Il ritorno dell'Orchestra Baobab
Torna per la World Circuit lo storico gruppo senegalese
Bella storia, quando dei veterani di una musica ben radicata ed assurta quasi ad un livello di “classicismo popolare” suonano come ventenni motivati e decisi a rivendicare uno spazio. Ne guadagnano le orecchie di chi ascolta, ne guadagna il cuore, che assieme possono mettere via scorte preziose per quell’ “inverno dello spirito” che Marguerite Yourcenar vedeva arrivare. L'Orchestra Baobab, con quel nome che agli smaliziati musicofili d'Occidente suona più o meno come un vezzo linguistico postmoderno dagli anni Settanta. Una vita fa. Nel loro Senegal hanno vissuto rivolgimenti e continui avvicendamenti. In musica: loro c'erano, quando nei club di Dakar i musicisti locali presero a suonare le loro vorticose, dolcissime scale pentatoniche avendo a mente anche l’onda di ritorno che arrivava dai dischi che arrivavano dai Caraibi, con l'implacabile placcaggio ritmico in cinque della clave cubana, e il velluto avvolgente e insidioso costruito da maestri del Son poi riscoperti (ormai tanti anni fa) da Ry Cooder e compagnia.

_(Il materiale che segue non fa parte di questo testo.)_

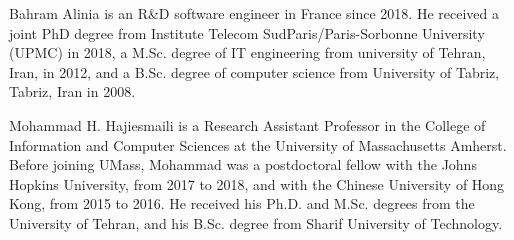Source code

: \vspace{-10mm}
\begin{IEEEbiography}{Bahram Alinia} is an R\&D software engineer in France since 2018. He received a joint PhD degree from Institute Telecom SudParis/Paris-Sorbonne University (UPMC) in 2018, a M.Sc. degree of IT engineering from university of Tehran, Iran,  in 2012, and a B.Sc. degree of computer science from University of Tabriz, Tabriz, Iran in 2008.
\end{IEEEbiography}
\begin{IEEEbiography}{Mohammad H. Hajiesmaili} is a Research Assistant Professor in the College of Information and Computer Sciences at the University of Massachusetts Amherst. Before joining UMass, Mohammad was a postdoctoral fellow with the Johns Hopkins University, from 2017 to 2018, and with the Chinese University of Hong Kong, from 2015 to 2016. He received his Ph.D. and M.Sc. degrees from the University of Tehran, and his B.Sc. degree from Sharif University of Technology.
\end{IEEEbiography}

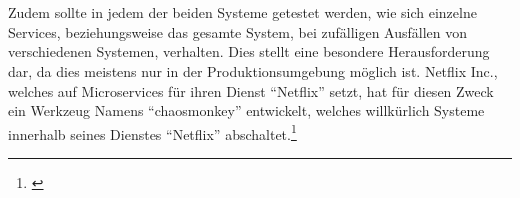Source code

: \\\\
Zudem sollte in jedem der beiden Systeme getestet werden, wie sich einzelne Services, beziehungsweise das gesamte System, bei zufälligen Ausfällen von verschiedenen Systemen, verhalten. Dies stellt eine besondere Herausforderung dar, da dies meistens nur in der Produktionsumgebung möglich ist. Netflix Inc., welches auf Microservices für ihren Dienst "`Netflix"' setzt, hat für diesen Zweck ein Werkzeug Namens "`chaosmonkey"' entwickelt, welches willkürlich Systeme innerhalb seines Dienstes "`Netflix"' abschaltet.\footnote{\cite{chaosmonkey}}
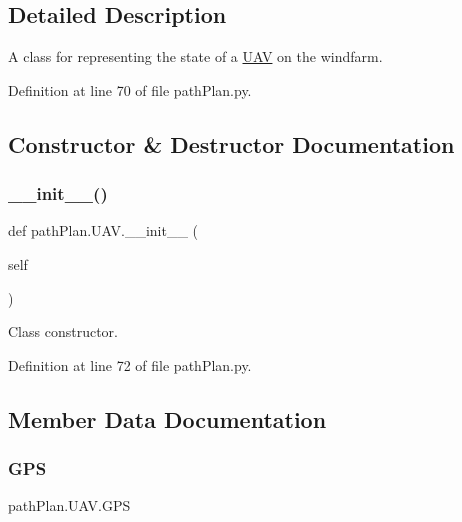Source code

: \subsection{Detailed Description}
A class for representing the state of a \mbox{\hyperlink{classpath_plan_1_1_u_a_v}{U\+AV}} on the windfarm. 

Definition at line 70 of file path\+Plan.\+py.



\subsection{Constructor \& Destructor Documentation}
\mbox{\label{classpath_plan_1_1_u_a_v_a57ea529b1f8160c59ac6d3ba1b677c37}} 
\subsubsection{\texorpdfstring{\+\_\+\+\_\+init\+\_\+\+\_\+()}{\_\_init\_\_()}}
{\footnotesize\ttfamily def path\+Plan.\+U\+A\+V.\+\_\+\+\_\+init\+\_\+\+\_\+ (\begin{DoxyParamCaption}\item[{}]{self }\end{DoxyParamCaption})}



Class constructor. 



Definition at line 72 of file path\+Plan.\+py.



\subsection{Member Data Documentation}
\mbox{\label{classpath_plan_1_1_u_a_v_a759acf47734cd05447afe9e4a3f61307}} 
\subsubsection{\texorpdfstring{G\+PS}{GPS}}
{\footnotesize\ttfamily path\+Plan.\+U\+A\+V.\+G\+PS}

Da dieci anni l'Orchestra Baobab non si faceva viva con un disco in sala di registrazione. Torna per un'etichetta importante con un tributo sentito a Ndiouga Dieng, il vocalist scomparso lo scorso anno che, a sua volta, si trovò a dare il cambio alle sontuose corde vocali di Laye Mboub, nel 1974. Fanno una decisa, imperiosa comparsa da ospiti perfino Cheikh Lô, uno che di possenti impennate vocali se ne intende, e Thione Seck, che con i Baobab fu fino al 1979. Per la prima vota c'è anche una kora, nelle mani agili di Abdouleye Cissoko, e la chitarra spiritata di Yahya Fall, dalla Etoile of Dakar.
Si sarà compreso, a questo punto: è vero che una somma di ospiti eccellenti non sempre fa un disco eccellente, ma qui siamo ad un picco lo miracolo sonoro, con dieci tracce sinuose, avvolgenti e praticamente perfette, comunque le si vogliano giudicare. Un ponte di groove da una sponda all’altra dell'oceano, e qualcosa in più. Impossibile non muoversi, ascoltando questo beat che sembra mandare in frantumi ogni fissità. Bentornati. Nella speranza che non passino altre dieci anni per ascoltare il filo che lega il Senegal a Cuba.